Bugün 17 Nisan 2015… Köy enstitülerinin açılışının 75. yıldönümü… Ne acıdır ki, aradan 15 yıl geçmeden kapatıldılar. CHP’nin attığı ilk adım ve Demokrat Parti’nin 1954’deki son ve kesin darbesiyle…
Bu enstitüler Atatürkçülüğün Halkçılık İlkesi’nin bir gereği ve uygulaması olarak kurulmuştu. Eğer en azından bir 15 yıl daha devam ettirilseydi, bugün Türkiye’mizde, ne cehalet, ne dincilik kalırdı, ne ağalık düzeni…, bölücülük de uygun zemini kolayca bulamazdı.
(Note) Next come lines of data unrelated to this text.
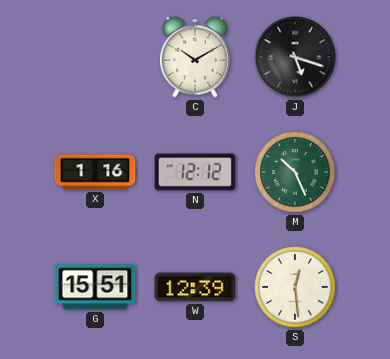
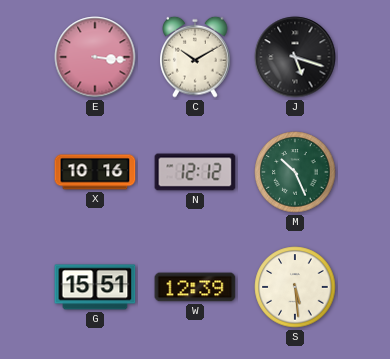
E: none -> 3:16
X: 1:16 -> 10:16
S: 12:29 -> 5:29
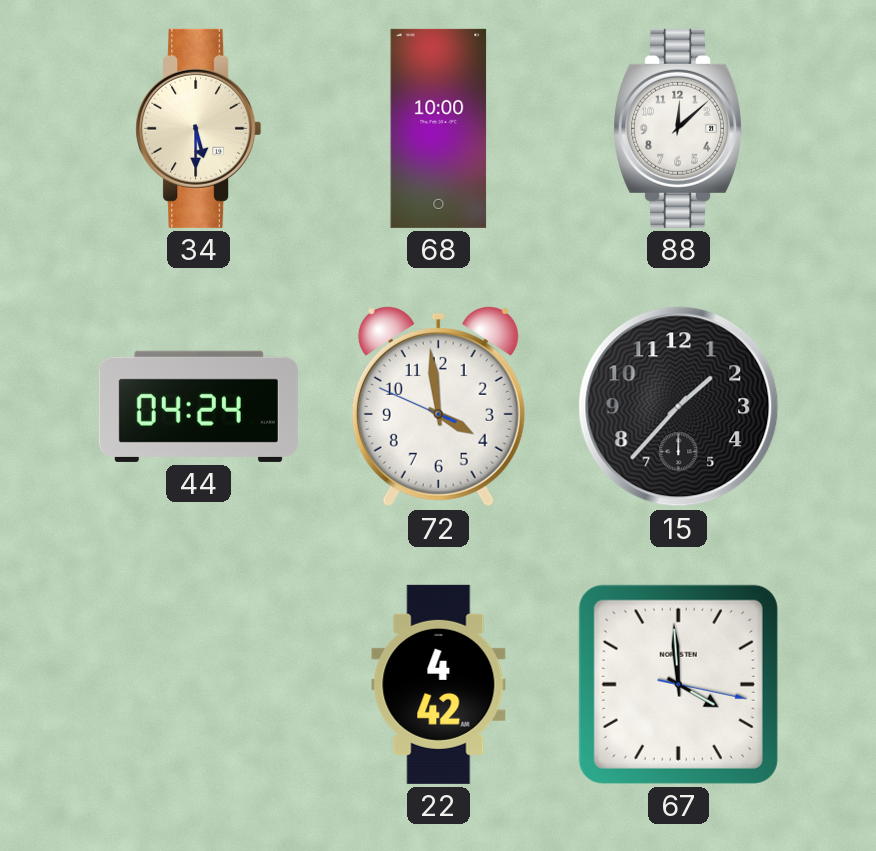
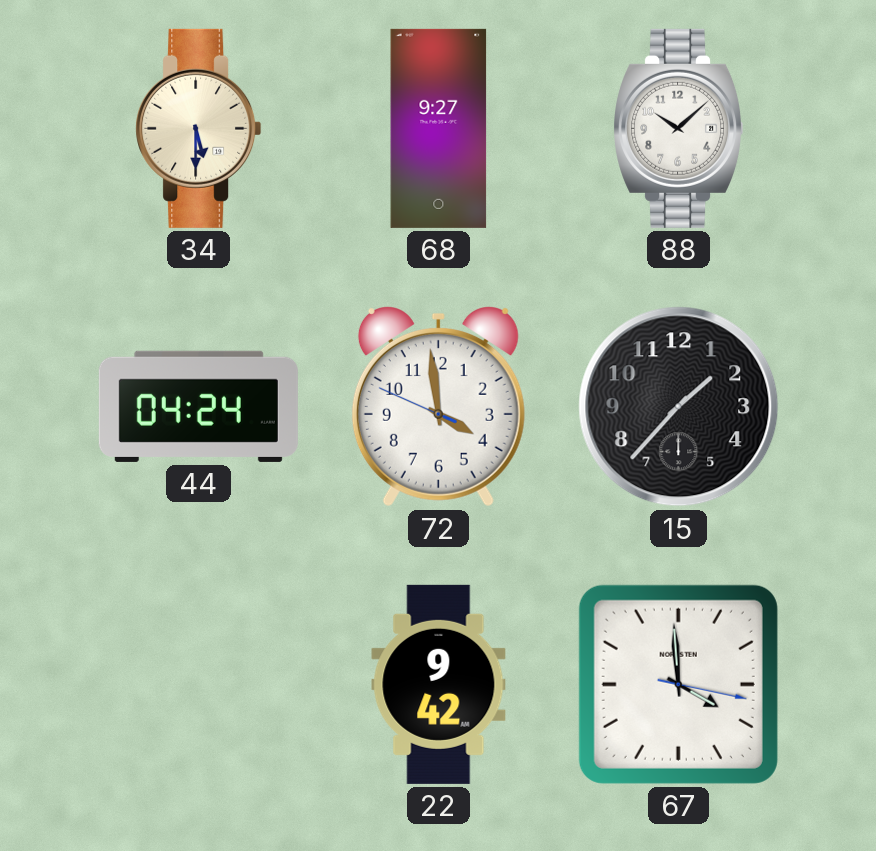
68: 10:00 -> 9:27
88: 12:08 -> 10:08
22: 4:42 -> 9:42
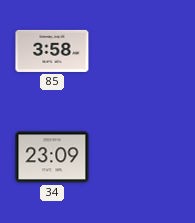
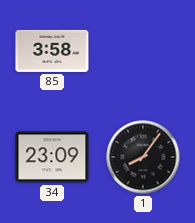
1: none -> 8:06
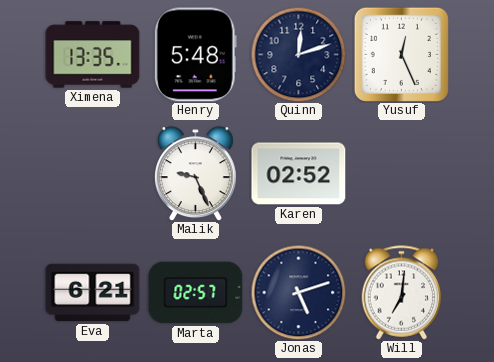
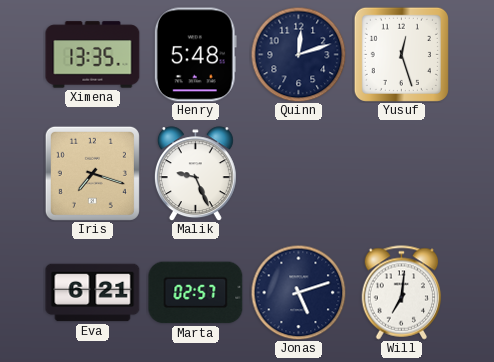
Yusuf: 12:26 -> 12:27
Iris: none -> 7:18
Karen: 02:52 -> none
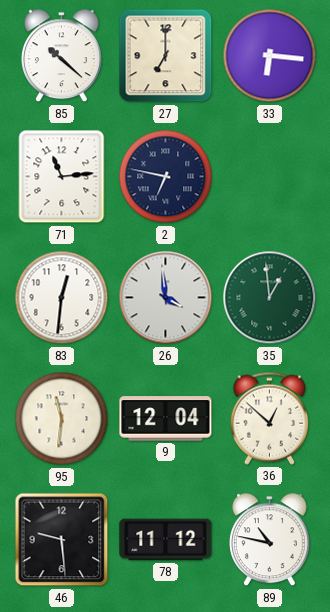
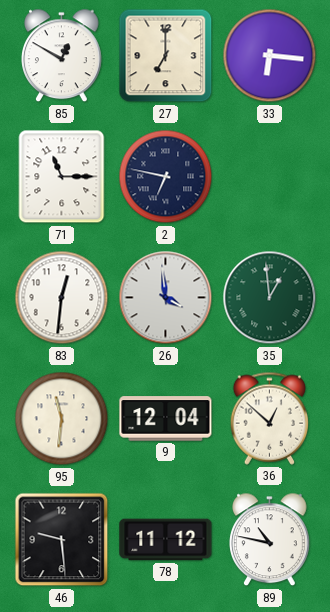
85: 10:22 -> 12:50
71: 11:14 -> 11:15
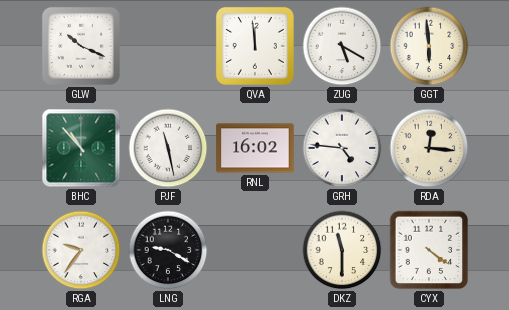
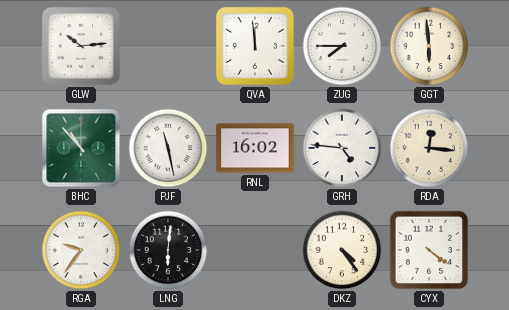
GLW: 10:19 -> 10:14
ZUG: 5:20 -> 7:45
LNG: 9:20 -> 6:01
DKZ: 11:30 -> 4:24
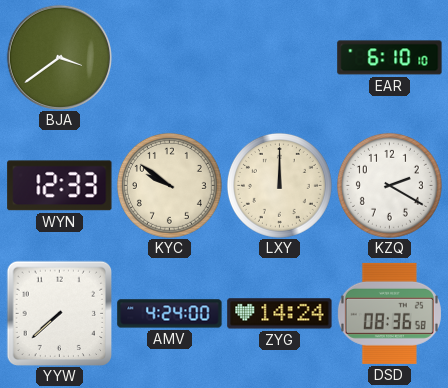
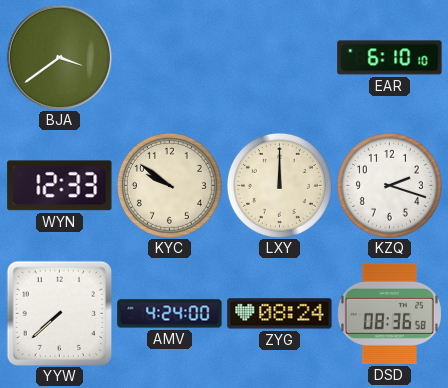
KZQ: 2:20 -> 2:18
ZYG: 14:24 -> 08:24
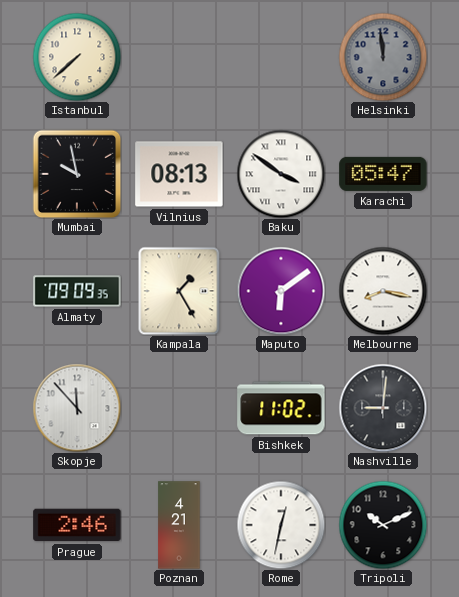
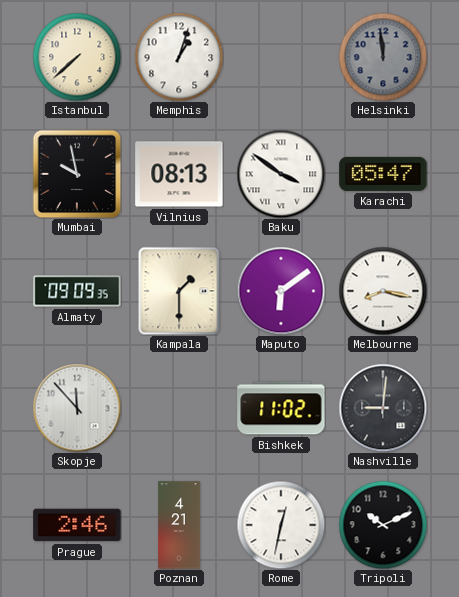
Memphis: none -> 1:03
Kampala: 1:25 -> 1:30
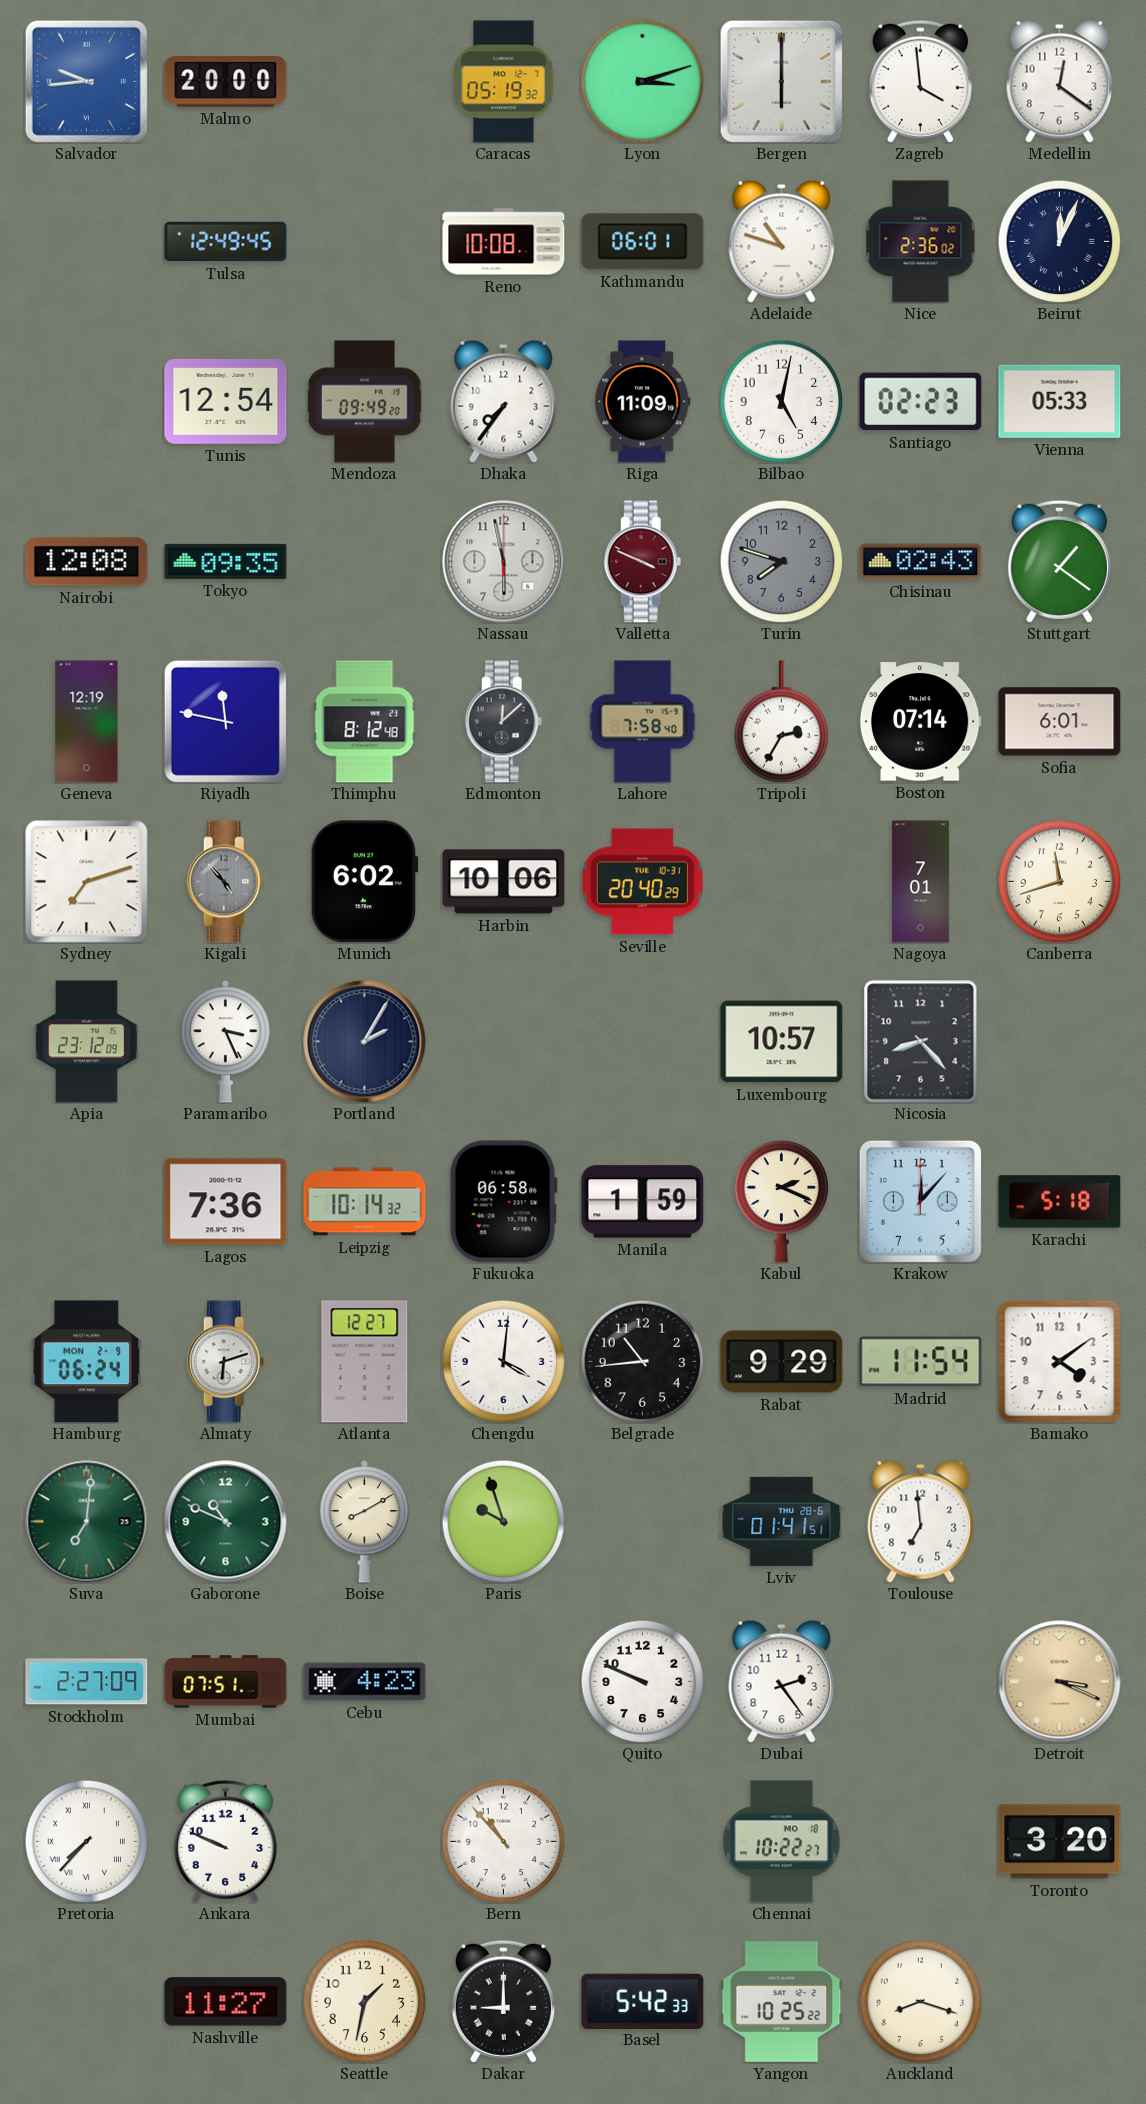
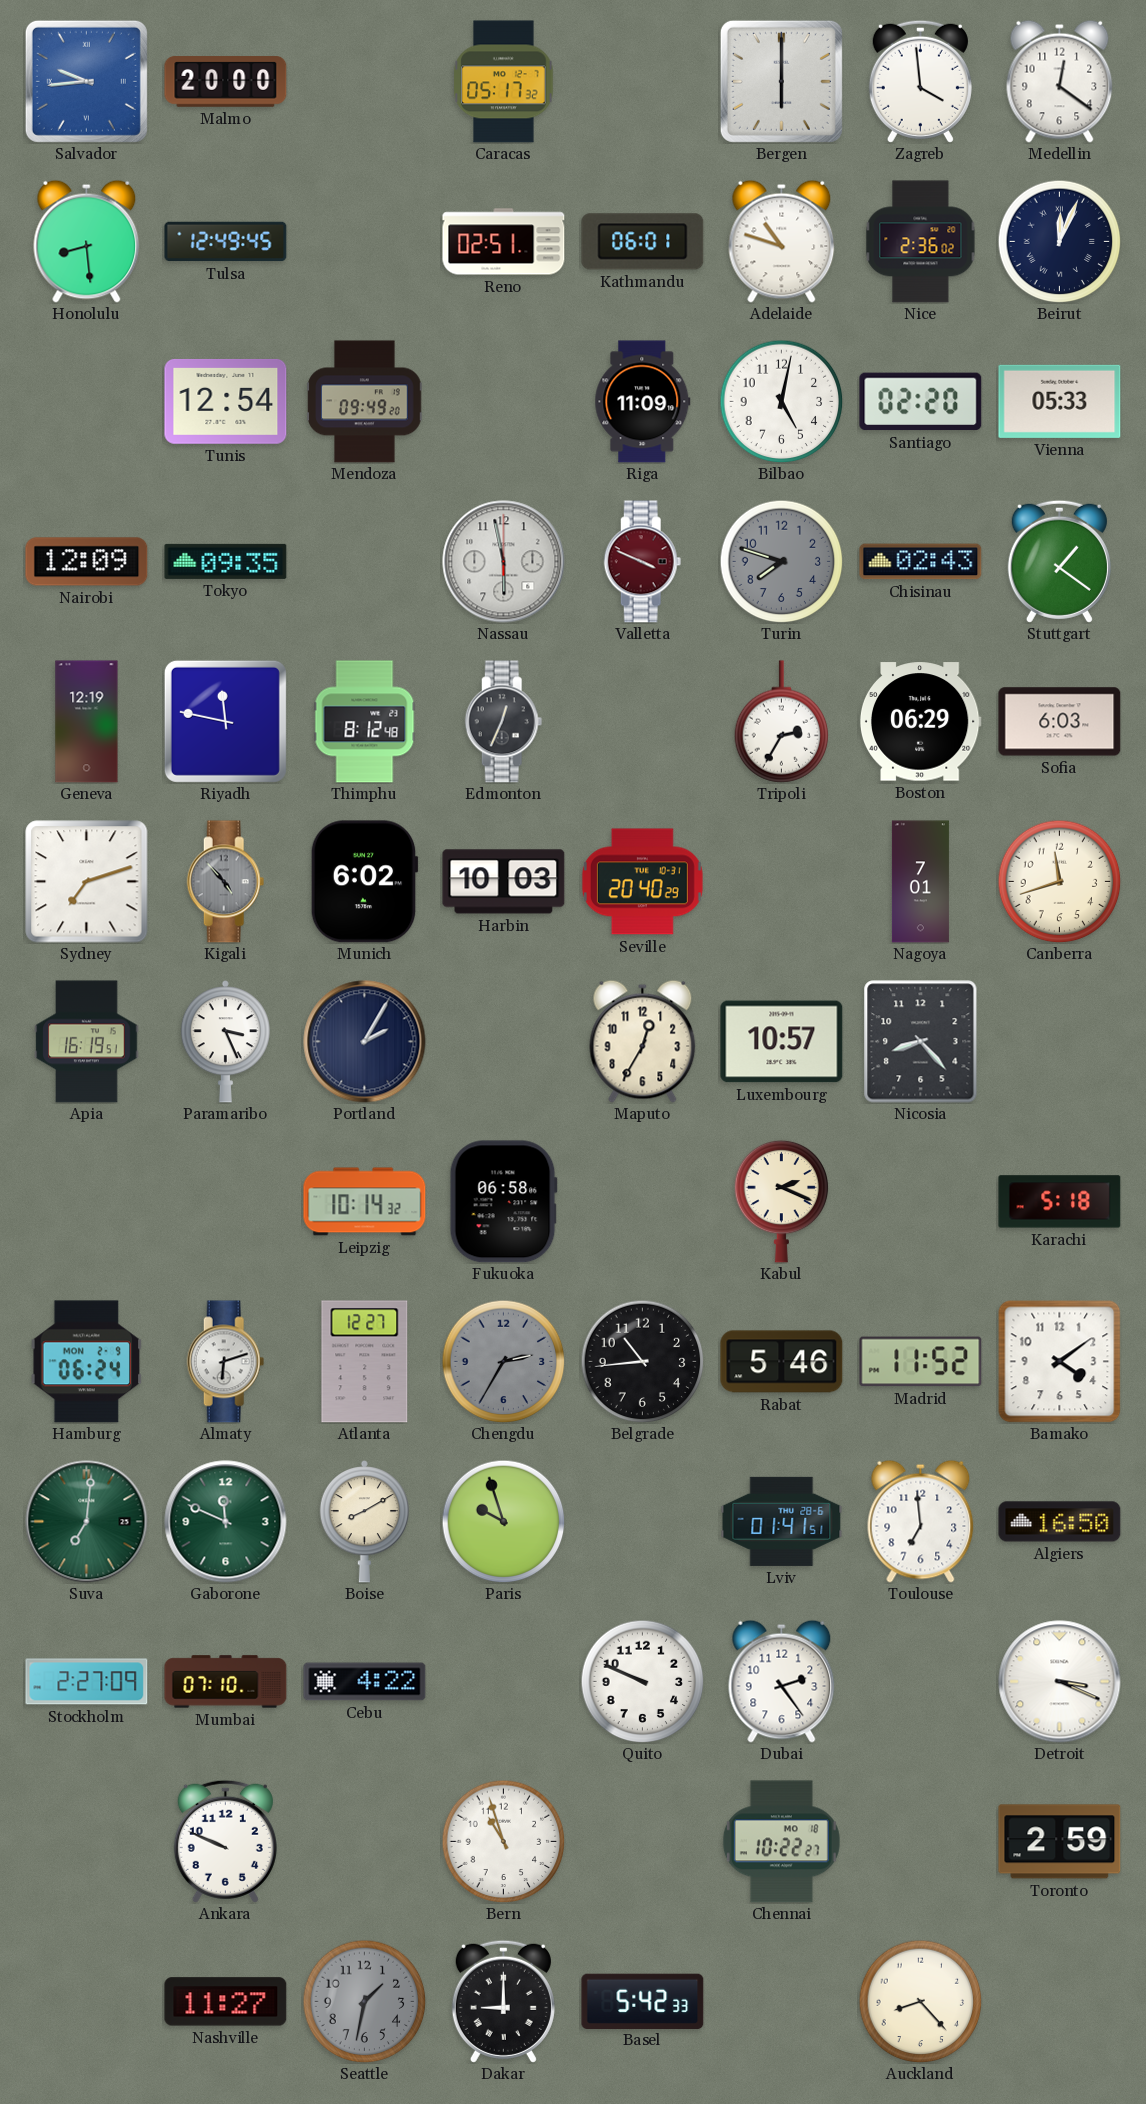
Caracas: 05:19 -> 05:17
Lyon: 3:12 -> none
Honolulu: none -> 8:29
Reno: 10:08 -> 02:51
Dhaka: 7:36 -> none
Santiago: 02:23 -> 02:20
Nairobi: 12:08 -> 12:09
Edmonton: 12:08 -> 12:34
Lahore: 7:58 -> none
Boston: 07:14 -> 06:29
Sofia: 6:01 -> 6:03
Harbin: 10:06 -> 10:03
Apia: 23:12 -> 16:19
Maputo: none -> 12:35
Lagos: 7:36 -> none
Manila: 1:59 -> none
Krakow: 12:07 -> none
Chengdu: 4:01 -> 2:35
Chengdu dial: white -> grey
Rabat: 9:29 -> 5:46
Madrid: 11:54 -> 11:52
Gaborone: 10:49 -> 11:49
Algiers: none -> 16:50
Mumbai: 07:51 -> 07:10
Cebu: 4:23 -> 4:22
Detroit dial: champagne -> white
Pretoria: 7:37 -> none
Bern: 10:53 -> 10:57
Toronto: 3:20 -> 2:59
Seattle dial: cream -> grey
Yangon: 10:25 -> none
Auckland: 8:18 -> 8:23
Evet, artık köy enstitüleri yok… Ancak, Büyük Yolgösterici’nin Halkçılık İlkesi kafamızda ve yüreğimizde sapsağlam duruyor. Onun gereğini bugün de yerine getirmek zorundayız; yani Atatürk’ün şu direktifini:
Halka yaklaşmak, halkla kaynaşmak daha çok aydınlara düşen bir görevdir. Gençlerimiz ve aydınlarımız hangi hedeflere, ne için yürüdüklerini ve ne yapacaklarını önce kendi zihinlerinde iyice kararlaştırmalı, onları halk tarafından iyice sindirilebilir ve kabul edilebilir bir hale getirmelidir. Aydınlarımız, özellikle de öğretmenlerimiz her vesileden yararlanarak halka koşmalı, halk ile bir arada olmalıdır.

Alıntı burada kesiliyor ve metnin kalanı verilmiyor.